Some idea submissions were suggesting integrations for projects that already have MariaDB integrations, like LangChain. We hope we didn’t misunderstand the intent of such idea submissions, but we had limited time to look into each idea submission in more detail.

Ideas in the Innovation track 

Innovations make MariaDB easier to use by showing off code that uses cool MariaDB Server features. We are expecting the end result to be a  reference implementations in a GitHub repo that provides an ideal starting point for users to copy and paste from, to extend, to apply to their own situation.

To be honest, I wonder if we should have called the track “MariaDB feature use cases”, because we got so many innovative idea submissions that seem to be “cool apps” with the focus heavily on the end user and even business plans, when we had goal of focusing on technical features in MariaDB.

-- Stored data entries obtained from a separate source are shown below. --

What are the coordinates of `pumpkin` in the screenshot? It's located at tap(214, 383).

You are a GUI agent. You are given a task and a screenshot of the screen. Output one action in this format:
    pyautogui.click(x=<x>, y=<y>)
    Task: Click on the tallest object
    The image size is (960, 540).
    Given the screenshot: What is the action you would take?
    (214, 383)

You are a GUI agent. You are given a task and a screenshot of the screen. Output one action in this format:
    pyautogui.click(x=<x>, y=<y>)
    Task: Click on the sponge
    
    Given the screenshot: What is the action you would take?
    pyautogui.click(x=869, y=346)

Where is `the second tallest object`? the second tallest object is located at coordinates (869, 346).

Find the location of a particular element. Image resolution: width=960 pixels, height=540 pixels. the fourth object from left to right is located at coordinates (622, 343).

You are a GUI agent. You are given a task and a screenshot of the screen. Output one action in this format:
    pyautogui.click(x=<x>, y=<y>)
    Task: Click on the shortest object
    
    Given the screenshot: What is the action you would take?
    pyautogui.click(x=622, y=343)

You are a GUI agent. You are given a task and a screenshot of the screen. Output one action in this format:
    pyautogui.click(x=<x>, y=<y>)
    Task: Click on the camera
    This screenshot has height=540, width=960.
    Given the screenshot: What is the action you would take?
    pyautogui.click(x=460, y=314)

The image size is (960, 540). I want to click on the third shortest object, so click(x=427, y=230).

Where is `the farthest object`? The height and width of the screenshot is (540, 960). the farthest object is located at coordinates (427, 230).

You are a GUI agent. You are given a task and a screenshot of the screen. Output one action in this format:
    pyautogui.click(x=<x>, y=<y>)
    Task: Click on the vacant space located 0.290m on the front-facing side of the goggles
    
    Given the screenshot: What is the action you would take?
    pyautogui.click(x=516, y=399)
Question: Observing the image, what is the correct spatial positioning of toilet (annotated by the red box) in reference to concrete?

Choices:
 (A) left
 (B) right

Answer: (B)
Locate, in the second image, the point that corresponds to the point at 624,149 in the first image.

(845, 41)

That said, what were the most popular MariaDB features to show case in the idea submissions? We short-listed nearly 100 exciting ideas that span MariaDB features such as:

  • MariaDB Vector, a building block in AI, RAG and semantic search is unsurprisingly a popular choice in the idea submissions. An interesting twist in one submission was doing multimodal searches on both images and text. 
  • ColumnStore – lightning-fast analytics queries on large datasets
  • Temporal Tables – time-travel queries on what your data looked like in history
  • Galera Cluster – MariaDB’s synchronous multi-master replication for high availability and zero-downtime deployments
  • System-Versioned Tables – automatic tracking of all changes to your data with complete audit trails
  • MariaDB’s Spatial/GIS capabilities – store and query geographic data with functions like distance calculations and location searches
  • Virtual Columns – values are computed from other columns using expressions

We are looking forward to interesting code examples with step by step documentation explaining how to use the MariaDB features in the interesting use cases brainstormed for the track.

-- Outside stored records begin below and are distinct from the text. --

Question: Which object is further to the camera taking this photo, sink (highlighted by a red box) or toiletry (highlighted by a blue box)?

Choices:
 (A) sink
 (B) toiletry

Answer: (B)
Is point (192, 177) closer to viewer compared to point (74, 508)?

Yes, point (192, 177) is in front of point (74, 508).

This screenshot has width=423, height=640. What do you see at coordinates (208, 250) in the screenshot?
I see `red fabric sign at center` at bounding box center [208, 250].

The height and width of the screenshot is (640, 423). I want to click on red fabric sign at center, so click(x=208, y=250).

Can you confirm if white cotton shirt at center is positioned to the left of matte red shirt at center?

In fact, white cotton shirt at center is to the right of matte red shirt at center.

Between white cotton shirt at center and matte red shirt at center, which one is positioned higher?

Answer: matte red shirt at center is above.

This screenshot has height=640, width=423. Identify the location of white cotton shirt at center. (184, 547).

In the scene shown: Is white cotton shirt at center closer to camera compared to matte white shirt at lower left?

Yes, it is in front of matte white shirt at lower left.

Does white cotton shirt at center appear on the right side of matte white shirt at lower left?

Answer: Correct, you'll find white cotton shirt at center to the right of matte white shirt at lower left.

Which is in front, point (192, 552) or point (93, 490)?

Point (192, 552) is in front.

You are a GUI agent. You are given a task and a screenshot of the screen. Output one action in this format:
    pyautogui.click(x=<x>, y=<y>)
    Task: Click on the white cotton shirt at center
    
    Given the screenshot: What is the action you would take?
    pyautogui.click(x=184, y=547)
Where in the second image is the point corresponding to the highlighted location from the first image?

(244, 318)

The idea submissions we have read through had some amazing, creative use cases, but we remind you, the focus is on how the chosen MariaDB feature can be showcased.

We highly recommend using the common, public dataset openflights to showcase these MariaDB features. The goal is to collect several showcases using that same dataset.

Heading into the hackathon’s development phase

As we continue in the development phase with a bit under three weeks to go, remember what has been mentioned: 

Everybody can stand out in the crowd, not just the prize pool winners. All meaningful contributions will get listed and thus get widespread attention from the MariaDB user community. 

Looking forward to your participation!